Hotel Volatility Index: Established Hotels Set the Benchmark for Stability and Premium Hospitality Performance in India’s Evolving Hospitality Market

Recent analysis of India’s hotel market indicates that performance data can often be distorted by newly opened hotels that are yet to stabilise, affecting both occupancy and average room rates. This is particularly evident in fast-growing markets such as India. To address this and provide a more accurate assessment, a base of 100 hotels operational since 2012 or earlier was selected to create the Hotel Volatility Index (HVI), offering a balanced benchmark for year-over-year performance across the country.
Performance Overview 2015/16 to 2024/25
The HVI tracks occupancy, average daily rate (ADR), and revenue per available room (RevPAR) across these 100 hotels. In 2024/25, HVI hotels recorded exceptional performance, outperforming national averages by a considerable margin. They achieved an occupancy premium of 9.4 percent and an ADR premium of 56.9 percent, resulting in a RevPAR premium of 71.2 percent, the highest seen in recent years.

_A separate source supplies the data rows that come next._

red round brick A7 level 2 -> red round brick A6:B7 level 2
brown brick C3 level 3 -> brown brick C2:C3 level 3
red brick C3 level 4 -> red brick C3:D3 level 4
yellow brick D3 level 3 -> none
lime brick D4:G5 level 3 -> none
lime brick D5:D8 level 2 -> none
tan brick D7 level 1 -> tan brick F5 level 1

This strong showing reflects the positioning of HVI hotels, which are concentrated in mature, high-demand locations. In contrast, the national hotel supply now includes a growing number of properties in developing markets, naturally widening the performance gap. HVI hotels achieved an occupancy rate of 74.4 percent compared to the national average of 68 percent and an ADR of ₹13,226 compared to ₹8,432 for the overall market. These figures demonstrate the premium pricing power and demand stability that established hotels continue to enjoy.
Urban Versus Leisure Performance
A closer comparison between urban and leisure hotels reveals shifting dynamics. Urban hotels achieved an occupancy rate 11.2 percent higher than leisure hotels, yet leisure properties maintained a 54.4 percent RevPAR premium. However, the gap between the two segments is narrowing. In 2023/24, the difference stood at 60 percent, while in 2024/25 urban hotels recorded RevPAR growth of 10.8 percent year-on-year, compared to 6.3 percent for leisure hotels. This indicates a strong rebound in business and city travel and signals the continued revival of India’s urban hospitality sector.

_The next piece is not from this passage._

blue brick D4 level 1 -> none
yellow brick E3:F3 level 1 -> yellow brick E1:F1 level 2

Regional and Brand Insights
The analysis further explores variations in performance across city tiers, administrative zones, and brand origins. In each case, HVI hotels outperformed the broader market, reaffirming that long-established, strategically located assets demonstrate both stability and sustained profitability even in fluctuating market conditions.

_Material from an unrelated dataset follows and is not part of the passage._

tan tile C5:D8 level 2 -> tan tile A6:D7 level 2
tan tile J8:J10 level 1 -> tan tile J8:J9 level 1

A Measure of Resilience and Return
The HVI provides an objective benchmark for long-term performance assessment within India’s hotel industry. Mature properties have shown that resilience and patience yield significant rewards during recovery cycles. By using downturns to streamline operations, reinvest in renovations, and respond to evolving traveller expectations, these hotels have achieved record-breaking performance.

Industry experts emphasise that hotel owners should allow time for properties to stabilise fully before drawing conclusions on financial success. Continuous investment in upgrades, robust asset management, data-driven sales strategies, and talent development remains crucial to sustaining momentum. Looking ahead, HVI hotels are expected to maintain steady occupancy levels with moderate rate growth, further reinforcing the importance of strategic management in driving long-term profitability.